Leave out every picture and set down, exactly, the lines below from the one holding "in console output." up to and including the one holding "#### Accelerate productivity".

(Source records)

++++++

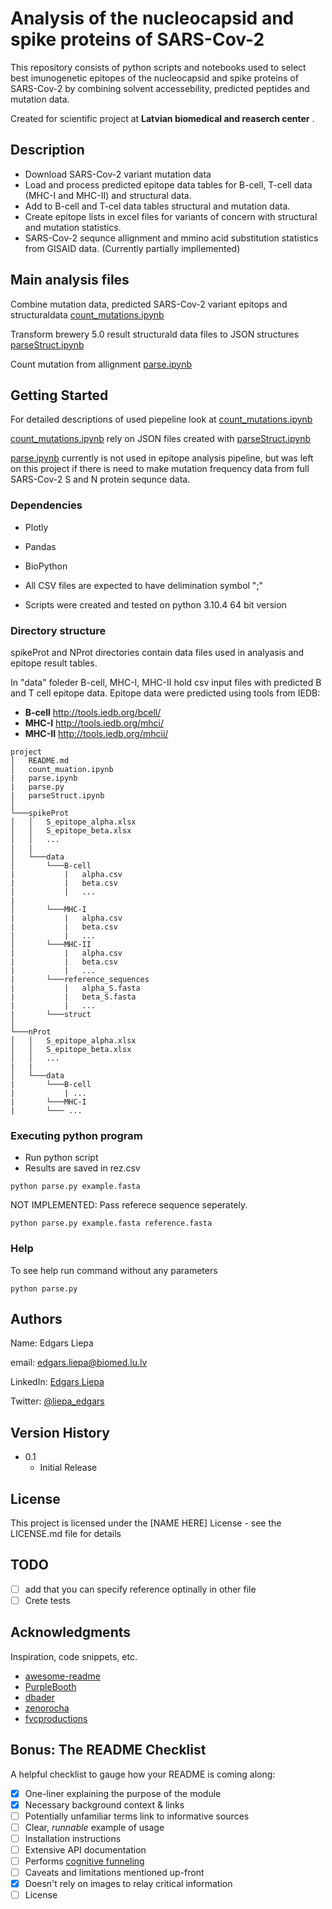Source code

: #  Analysis of the nucleocapsid and spike proteins of SARS-Cov-2

This repository consists of python scripts and notebooks used to select best imunogenetic epitopes of the nucleocapsid and spike proteins of SARS-Cov-2 by combining solvent accessebility, predicted peptides and mutation data.

Created for scientific project at **Latvian biomedical and reaserch center** .  

## Description

- Download SARS-Cov-2 variant mutation data
- Load and process predicted epitope data tables for B-cell, T-cell data (MHC-I and MHC-II) and structural data.
- Add to B-cell and T-cel data tables structural and mutation data.
- Create epitope lists in excel files for variants of concern with structural and mutation statistics.
- SARS-Cov-2 sequnce allignment and mmino acid substitution statistics from GISAID data. (Currently partially impllemented)

## Main analysis files  

Combine mutation data, predicted SARS-Cov-2 variant epitops and structuraldata  [count_mutations.ipynb](./count_mutations.ipynb)  

Transform brewery 5.0 result structurald data files to JSON structures [parseStruct.ipynb](./parseStruct.ipynb)  
  
Count mutation from allignment [parse.ipynb](./parse.ipynb)  

## Getting Started

For detailed descriptions of used piepeline look at [count_mutations.ipynb](./count_mutations.ipynb)  

[count_mutations.ipynb](./count_mutations.ipynb) rely on JSON files created with [parseStruct.ipynb](./parseStruct.ipynb)  
  
[parse.ipynb](./parse.ipynb) currently is not used in epitope analysis pipeline, but was left on this project if there is need to make mutation frequency data from full SARS-Cov-2 S and N protein sequnce data. 

### Dependencies

* Plotly 

* Pandas

* BioPython 

* All CSV files are expected to have delimination symbol ";"  

* Scripts were created and tested on python 3.10.4 64 bit version

### Directory structure 

spikeProt and NProt directories contain data files used in analyasis and epitope result tables.  

In "data" foleder B-cell, MHC-I, MHC-II hold csv input files with predicted B and T cell epitope data. 
Epitope data were predicted using tools from IEDB: 
- **B-cell** http://tools.iedb.org/bcell/
- **MHC-I** http://tools.iedb.org/mhci/
- **MHC-II** http://tools.iedb.org/mhcii/



```
project
│   README.md
│   count_muation.ipynb
|   parse.ipynb
|   parse.py
|   parseStruct.ipynb
│
└───spikeProt
│   │   S_epitope_alpha.xlsx
│   │   S_epitope_beta.xlsx
│   │   ...
|   |
│   └───data
│       └───B-cell
|           |   alpha.csv
|           |   beta.csv
|           |   ...
|
│       └───MHC-I
|           |   alpha.csv
|           |   beta.csv
|           |   ...
│       └───MHC-II
|           |   alpha.csv
|           |   beta.csv
|           |   ...
|       └───reference_sequences
|           |   alpha_S.fasta
|           |   beta_S.fasta
|           |   ...
|       └───struct   
│   
└───nProt
│   │   S_epitope_alpha.xlsx
│   │   S_epitope_beta.xlsx
│   │   ...
|   |
│   └───data
|       └───B-cell
|           | ...
|       └───MHC-I
|       └─── ...
```

### Executing python program

* Run python script 
* Results are saved in rez.csv  

```
python parse.py example.fasta
```

NOT IMPLEMENTED: Pass referece sequence seperately.  

```
python parse.py example.fasta reference.fasta
```  

### Help

To see help run command without any parameters
```
python parse.py
```

## Authors

Name: Edgars Liepa  

email: edgars.liepa@biomed.lu.lv  

LinkedIn: [Edgars Liepa](https://www.linkedin.com/in/edgars-liepa-b85083129/)

Twitter: [@liepa_edgars](https://twitter.com/liepa_edgars)


## Version History

* 0.1
    * Initial Release 

## License

This project is licensed under the [NAME HERE] License - see the LICENSE.md file for details

## TODO

- [ ] add that you can specify reference optinally in other file
- [ ] Crete tests 

## Acknowledgments

Inspiration, code snippets, etc.
* [awesome-readme](https://github.com/matiassingers/awesome-readme)
* [PurpleBooth](https://gist.github.com/PurpleBooth/109311bb0361f32d87a2)
* [dbader](https://github.com/dbader/readme-template)
* [zenorocha](https://gist.github.com/zenorocha/4526327)
* [fvcproductions](https://gist.github.com/fvcproductions/1bfc2d4aecb01a834b46)

## Bonus: The README Checklist

A helpful checklist to gauge how your README is coming along:

- [X] One-liner explaining the purpose of the module
- [X] Necessary background context & links
- [ ] Potentially unfamiliar terms link to informative sources
- [ ] Clear, *runnable* example of usage
- [ ] Installation instructions
- [ ] Extensive API documentation
- [ ] Performs [cognitive funneling](https://github.com/noffle/art-of-readme#cognitive-funneling)
- [ ] Caveats and limitations mentioned up-front
- [x] Doesn't rely on images to relay critical information
- [ ] License
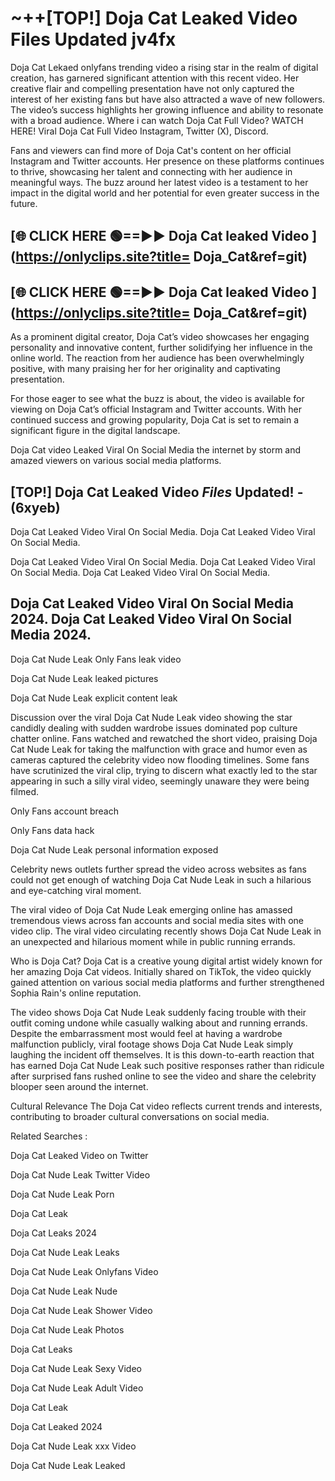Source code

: # ~++[TOP!]  Doja Cat Leaked Video Files Updated jv4fx<br>

 Doja Cat Lekaed onlyfans trending video a rising star in the realm of digital creation, has garnered significant attention with this recent video. Her creative flair and compelling presentation have not only captured the interest of her existing fans but have also attracted a wave of new followers. The video’s success highlights her growing influence and ability to resonate with a broad audience.
Where i can watch  Doja Cat Full Video? WATCH HERE! Viral  Doja Cat Full Video Instagram, Twitter (X), Discord.


Fans and viewers can find more of  Doja Cat's content on her official Instagram and Twitter accounts. Her presence on these platforms continues to thrive, showcasing her talent and connecting with her audience in meaningful ways. The buzz around her latest video is a testament to her impact in the digital world and her potential for even greater success in the future.


## [🌐 CLICK HERE 🟢==►►  Doja Cat leaked Video ](https://onlyclips.site?title= Doja_Cat&ref=git)

## [🌐 CLICK HERE 🟢==►►  Doja Cat leaked Video ](https://onlyclips.site?title= Doja_Cat&ref=git)


As a prominent digital creator,  Doja Cat’s video showcases her engaging personality and innovative content, further solidifying her influence in the online world. The reaction from her audience has been overwhelmingly positive, with many praising her for her originality and captivating presentation.

For those eager to see what the buzz is about, the video is available for viewing on  Doja Cat’s official Instagram and Twitter accounts. With her continued success and growing popularity,  Doja Cat is set to remain a significant figure in the digital landscape.


  Doja Cat video Leaked Viral On Social Media the internet by storm and amazed viewers on various social media platforms.


## [TOP!]  Doja Cat Leaked Video *Files* Updated! - (6xyeb) 

 Doja Cat Leaked Video Viral On Social Media. Doja Cat Leaked Video Viral On Social Media.

 Doja Cat Leaked Video Viral On Social Media. Doja Cat Leaked Video Viral On Social Media. Doja Cat Leaked Video Viral On Social Media.


##  Doja Cat Leaked Video Viral On Social Media 2024. Doja Cat Leaked Video Viral On Social Media 2024.
 Doja Cat Nude Leak Only Fans leak video

 Doja Cat Nude Leak leaked pictures

 Doja Cat Nude Leak explicit content leak

Discussion over the viral  Doja Cat Nude Leak video showing the star candidly dealing with sudden wardrobe issues dominated pop culture chatter online. Fans watched and rewatched the short video, praising  Doja Cat Nude Leak for taking the malfunction with grace and humor even as cameras captured the celebrity video now flooding timelines. Some fans have scrutinized the viral clip, trying to discern what exactly led to the star appearing in such a silly viral video, seemingly unaware they were being filmed.


Only Fans account breach

Only Fans data hack

 Doja Cat Nude Leak personal information exposed

Celebrity news outlets further spread the video across websites as fans could not get enough of watching  Doja Cat Nude Leak in such a hilarious and eye-catching viral moment.


The viral video of  Doja Cat Nude Leak emerging online has amassed tremendous views across fan accounts and social media sites with one video clip. The viral video circulating recently shows  Doja Cat Nude Leak in an unexpected and hilarious moment while in public running errands.


Who is  Doja Cat?  Doja Cat is a creative young digital artist widely known for her amazing  Doja Cat videos. Initially shared on TikTok, the video quickly gained attention on various social media platforms and further strengthened Sophia Rain's online reputation.

The video shows  Doja Cat Nude Leak suddenly facing trouble with their outfit coming undone while casually walking about and running errands. Despite the embarrassment most would feel at having a wardrobe malfunction publicly, viral footage shows  Doja Cat Nude Leak simply laughing the incident off themselves. It is this down-to-earth reaction that has earned  Doja Cat Nude Leak such positive responses rather than ridicule after surprised fans rushed online to see the video and share the celebrity blooper seen around the internet.

Cultural Relevance The  Doja Cat video reflects current trends and interests, contributing to broader cultural conversations on social media.

Related Searches :

 Doja Cat Leaked Video on Twitter

 Doja Cat Nude Leak Twitter Video

 Doja Cat Nude Leak Porn

 Doja Cat Leak 

 Doja Cat Leaks 2024

 Doja Cat Nude Leak Leaks

 Doja Cat Nude Leak Onlyfans Video

 Doja Cat Nude Leak Nude

 Doja Cat Nude Leak Shower Video

 Doja Cat Nude Leak Photos

 Doja Cat Leaks

 Doja Cat Nude Leak Sexy Video

 Doja Cat Nude Leak Adult Video

 Doja Cat Leak

 Doja Cat Leaked 2024

 Doja Cat Nude Leak xxx Video

 Doja Cat Nude Leak Leaked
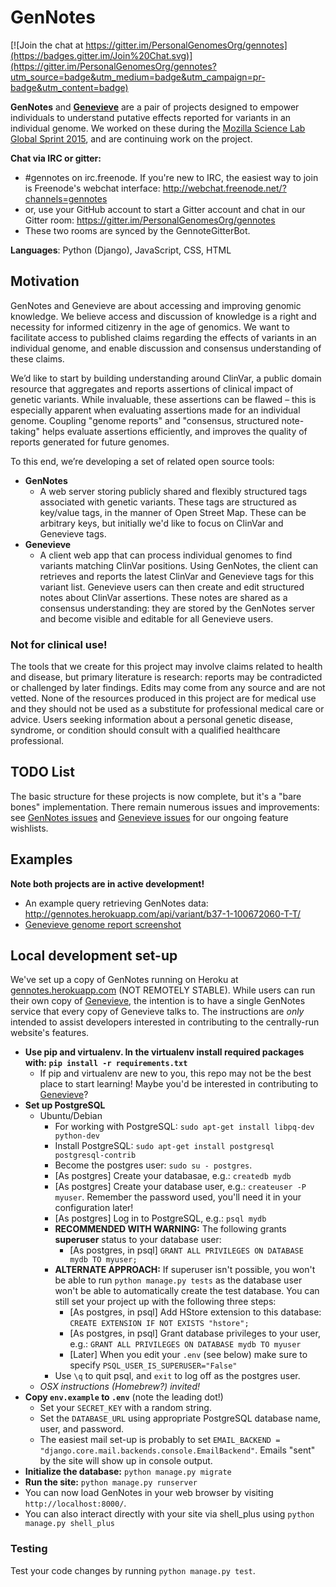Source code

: # GenNotes

[![Join the chat at https://gitter.im/PersonalGenomesOrg/gennotes](https://badges.gitter.im/Join%20Chat.svg)](https://gitter.im/PersonalGenomesOrg/gennotes?utm_source=badge&utm_medium=badge&utm_campaign=pr-badge&utm_content=badge)

**GenNotes** and **[Genevieve](https://github.com/PersonalGenomesOrg/genevieve)** are a pair of projects designed to empower
individuals to understand putative effects reported for variants in an
individual genome. We worked on these during the [Mozilla Science
Lab Global Sprint 2015](https://www.mozillascience.org/global-sprint-2015), and
are continuing work on the project.

**Chat via IRC or gitter:**
* #gennotes on irc.freenode. If you're new to IRC, the easiest
way to join is Freenode's webchat interface:
http://webchat.freenode.net/?channels=gennotes
* or, use your GitHub account to start a Gitter account and chat in our Gitter
room: https://gitter.im/PersonalGenomesOrg/gennotes
* These two rooms are synced by the GennoteGitterBot.

**Languages**: Python (Django), JavaScript, CSS, HTML

## Motivation

GenNotes and Genevieve are about accessing and improving genomic knowledge. We believe access and discussion of knowledge is a right and necessity for informed citizenry in the age of genomics. We want to facilitate access to published claims regarding the effects of variants in an individual genome, and enable discussion and consensus understanding of these claims.

We’d like to start by building understanding around ClinVar, a public domain resource that aggregates and reports assertions of clinical impact of genetic variants. While invaluable, these assertions can be flawed – this is especially apparent when evaluating assertions made for an individual genome. Coupling "genome reports" and "consensus, structured note-taking" helps evaluate assertions efficiently, and improves the quality of reports generated for future genomes.

To this end, we’re developing a set of related open source tools:
- **GenNotes**
  - A web server storing publicly shared and flexibly structured tags associated with genetic variants. These tags are structured as key/value tags, in the manner of Open Street Map. These can be arbitrary keys, but initially we'd like to focus on ClinVar and Genevieve tags.
- **Genevieve**
  - A client web app that can process individual genomes to find variants matching ClinVar positions. Using GenNotes, the client can retrieves and reports the latest ClinVar and Genevieve tags for this variant list. Genevieve users can then create and edit structured notes about ClinVar assertions. These notes are shared as a consensus understanding: they are stored by the GenNotes server and become visible and editable for all Genevieve users.

### Not for clinical use!

The tools that we create for this project may involve claims related to health and disease, but primary literature is research: reports may be contradicted or challenged by later findings. Edits may come from any source and are not vetted. None of the resources produced in this project are for medical use and they should not be used as a substitute for professional medical care or advice. Users seeking information about a personal genetic disease, syndrome, or condition should consult with a qualified healthcare professional.

## TODO List

The basic structure for these projects is now complete, but it's a "bare bones" implementation. There remain numerous issues and improvements: see [GenNotes issues](https://github.com/PersonalGenomesOrg/gennotes/issues) and [Genevieve issues](https://github.com/PersonalGenomesOrg/genevieve/issues) for our ongoing feature wishlists.

## Examples

**Note both projects are in active development!**

- An example query retrieving GenNotes data: http://gennotes.herokuapp.com/api/variant/b37-1-100672060-T-T/
- [Genevieve genome report screenshot](https://cloud.githubusercontent.com/assets/82631/8336384/13b34ae4-1a72-11e5-8e84-bc47a62ca060.png)

## Local development set-up

We've set up a copy of GenNotes running on Heroku at
[gennotes.herokuapp.com](http://gennotes.herokuapp.com/) (NOT REMOTELY STABLE).
While users can run their own copy of
[Genevieve](https://github.com/PersonalGenomesOrg/genevieve), the intention
is to have a single GenNotes service that every copy of Genevieve talks to.
The instructions are *only* intended to assist developers interested in
contributing to the centrally-run website's features.

* **Use pip and virtualenv. In the virtualenv install required packages with:
`pip install -r requirements.txt`**
  * If pip and virtualenv are new to you, this repo may not be the best place
to start learning! Maybe you'd be interested in contributing to [Genevieve](https://github.com/PersonalGenomesOrg/genevieve)?
* **Set up PostgreSQL**
  * Ubuntu/Debian
    * For working with PostgreSQL: `sudo apt-get install libpq-dev python-dev`
    * Install PostgreSQL: `sudo apt-get install postgresql postgresql-contrib`
    * Become the postgres user: `sudo su - postgres`.
    * [As postgres] Create your databasae, e.g.: `createdb mydb`
    * [As postgres] Create your database user, e.g.: `createuser -P myuser`. Remember the password used, you'll need it in your configuration later!
    * [As postgres] Log in to PostgreSQL, e.g.: `psql mydb`
    * **RECOMMENDED WITH WARNING:** The following grants **superuser** status to your database user:
      * [As postgres, in psql] `GRANT ALL PRIVILEGES ON DATABASE mydb TO myuser;`
    * **ALTERNATE APPROACH:** If superuser isn't possible, you won't be able to run `python manage.py tests` as the database user won't be able to automatically create the test database. You can still set your project up with the following three steps:
      * [As postgres, in psql] Add HStore extension to this database: `CREATE EXTENSION IF NOT EXISTS "hstore";`
      * [As postgres, in psql] Grant database privileges to your user, e.g.: `GRANT ALL PRIVILEGES ON DATABASE mydb TO myuser`
      * [Later] When you edit your `.env` (see below) make sure to specify `PSQL_USER_IS_SUPERUSER="False"`
    * Use `\q` to quit psql, and `exit` to log off as the postgres user.
  * *OSX instructions (Homebrew?) invited!*
* **Copy `env.example` to `.env`** (note the leading dot!)
  * Set your `SECRET_KEY` with a random string.
  * Set the `DATABASE_URL` using appropriate PostgreSQL database name, user, and password.
  * The easiest mail set-up is probably to set `EMAIL_BACKEND = "django.core.mail.backends.console.EmailBackend"`. Emails "sent" by the site will show up in console output.
* **Initialize the database:** `python manage.py migrate`
* **Run the site:** `python manage.py runserver`
* You can now load GenNotes in your web browser by visiting `http://localhost:8000/`.
* You can also interact directly with your site via shell_plus using `python manage.py shell_plus`

### Testing

Test your code changes by running `python manage.py test`.
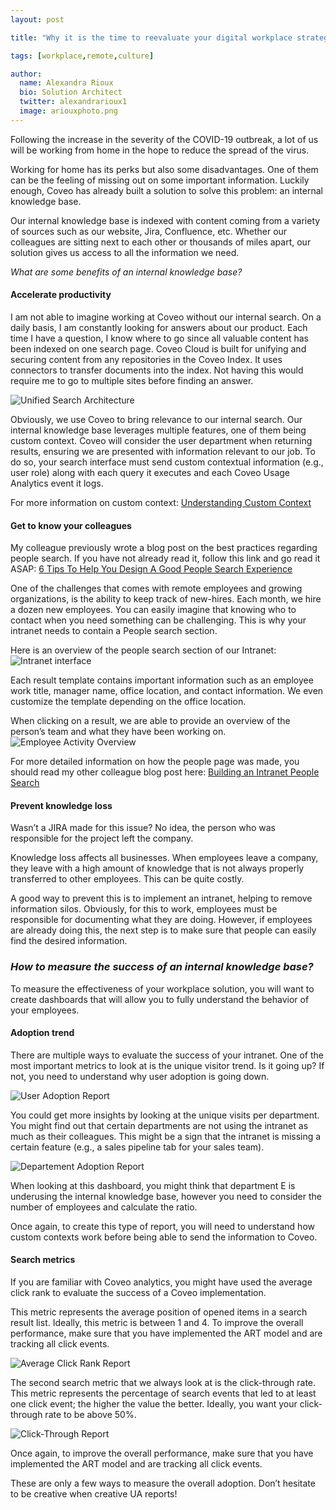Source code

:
 ```yaml
---
layout: post

title: "Why it is the time to reevaluate your digital workplace strategy"

tags: [workplace,remote,culture]

author:
  name: Alexandra Rioux
  bio: Solution Architect
  twitter: alexandrarioux1
  image: ariouxphoto.png
---
```

Following the increase in the severity of the COVID-19 outbreak, a lot of us will be working from home in the hope to reduce the spread of the virus. 

Working for home has its perks but also some disadvantages. One of them can be the feeling of missing out on some important information. Luckily enough, Coveo has already built a solution to solve this problem: an internal knowledge base.

Our internal knowledge base is indexed with content coming from a variety of sources such as our website, Jira, Confluence, etc. Whether our colleagues are sitting next to each other or thousands of miles apart, our solution gives us access to all the information we need.
<!-- more -->

*What are some benefits of an internal knowledge base?*

#### Accelerate productivity
I am not able to imagine working at Coveo without our internal search. On a daily basis, I am constantly looking for answers about our product.  Each time I have a question, I know where to go since all valuable content has been indexed on one search page. Coveo Cloud is built for unifying and securing content from any repositories in the Coveo Index.  It uses connectors to transfer documents into the index. Not having this would require me to go to multiple sites before finding an answer. 

![Unified Search Architecture](/images/2020-04-22-workplace-strategy/UnifiedCoveoSearch1.png)

Obviously, we use Coveo to bring relevance to our internal search. Our internal knowledge base leverages multiple features, one of them being custom context. Coveo will consider the user department when returning results, ensuring we are presented with information relevant to our job. To do so, your search interface must send custom contextual information (e.g., user role) along with each query it executes and each Coveo Usage Analytics event it logs. 

For more information on custom context: [Understanding Custom Context](https://docs.coveo.com/en/2081/coveo-machine-learning/understanding-custom-context)

#### Get to know your colleagues
My colleague previously wrote a blog post on the best practices regarding people search. If you have not already read it, follow this link and go read it ASAP: [6 Tips To Help You Design A Good People Search Experience](https://source.coveo.com/2020/02/11/6-tips-people-search/)

One of the challenges that comes with remote employees and growing organizations, is the ability to keep track of new-hires. Each month, we hire a dozen new employees. You can easily imagine that knowing who to contact when you need something can be challenging. This is why your intranet needs to contain a People search section.

Here is an overview of the people search section of our Intranet: 
![Intranet interface](/images/2020-04-22-workplace-strategy/CC-Search.png)

Each result template contains important information such as an employee work title, manager name, office location, and contact information. We even customize the template depending on the office location.

When clicking on a result, we are able to provide an overview of the person’s team and what they have been working on. 
![Employee Activity Overview](/images/2020-04-22-workplace-strategy/janetView.png)

For more detailed information on how the people page was made, you should read my other colleague blog post here: [Building an Intranet People Search](https://source.coveo.com/2019/03/19/people-page/)

#### Prevent knowledge loss

Wasn’t a JIRA made for this issue? No idea, the person who was responsible for the project left the company.

Knowledge loss affects all businesses. When employees leave a company, they leave with a high amount of knowledge that is not always properly transferred to other employees. This can be quite costly.

A good way to prevent this is to implement an intranet, helping to remove information silos. Obviously, for this to work, employees must be responsible for documenting what they are doing.  However, if employees are already doing this, the next step is to make sure that people can easily find the desired information.

### *How to measure the success of an internal knowledge base?*
To measure the effectiveness of your workplace solution, you will want to create dashboards that will allow you to fully understand the behavior of your employees. 

#### Adoption trend
There are multiple ways to evaluate the success of your intranet. One of the most important metrics to look at is the unique visitor trend. Is it going up? If not, you need to understand why user adoption is going down.

![User Adoption Report](/images/2020-04-22-workplace-strategy/UV.png)

You could get more insights by looking at the unique visits per department. You might find out that certain departments are not using the intranet as much as their colleagues. This might be a sign that the intranet is missing a certain feature (e.g., a sales pipeline tab for your sales team). 

![Departement Adoption Report](/images/2020-04-22-workplace-strategy/departementUsage.png)

When looking at this dashboard, you might think that department E is underusing the internal knowledge base, however you need to consider the number of employees and calculate the ratio. 

Once again, to create this type of report, you will need to understand how custom contexts work before being able to send the information to Coveo. 

#### Search metrics

If you are familiar with Coveo analytics, you might have used the average click rank to evaluate the success of a Coveo implementation. 

This metric represents the average position of opened items in a search result list. Ideally, this metric is between 1 and 4. To improve the overall performance, make sure that you have implemented the ART model and are tracking all click events.

![Average Click Rank Report](/images/2020-04-22-workplace-strategy/ACR.png)

The second search metric that we always look at is the click-through rate. This metric represents the percentage of search events that led to at least one click event; the higher the value the better.  Ideally, you want your click-through rate to be above 50%.

![Click-Through Report](/images/2020-04-22-workplace-strategy/VCT.png)

Once again, to improve the overall performance, make sure that you have implemented the ART model and are tracking all click events. 

These are only a few ways to measure the overall adoption. Don’t hesitate to be creative when creative UA reports!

++++++

**ANSWER BOX:**
  * The easiest mail set-up is probably to set `EMAIL_BACKEND = "django.core.mail.backends.console.EmailBackend"`. Emails "sent" by the site will show up in console output.
* **Initialize the database:** `python manage.py migrate`
* **Run the site:** `python manage.py runserver`
* You can now load GenNotes in your web browser by visiting `http://localhost:8000/`.
* You can also interact directly with your site via shell_plus using `python manage.py shell_plus`

### Testing

Test your code changes by running `python manage.py test`.
Source code

:
 ```yaml
---
layout: post

title: "Why it is the time to reevaluate your digital workplace strategy"

tags: [workplace,remote,culture]

author:
  name: Alexandra Rioux
  bio: Solution Architect
  twitter: alexandrarioux1
  image: ariouxphoto.png
---
```

Following the increase in the severity of the COVID-19 outbreak, a lot of us will be working from home in the hope to reduce the spread of the virus. 

Working for home has its perks but also some disadvantages. One of them can be the feeling of missing out on some important information. Luckily enough, Coveo has already built a solution to solve this problem: an internal knowledge base.

Our internal knowledge base is indexed with content coming from a variety of sources such as our website, Jira, Confluence, etc. Whether our colleagues are sitting next to each other or thousands of miles apart, our solution gives us access to all the information we need.
<!-- more -->

*What are some benefits of an internal knowledge base?*

#### Accelerate productivity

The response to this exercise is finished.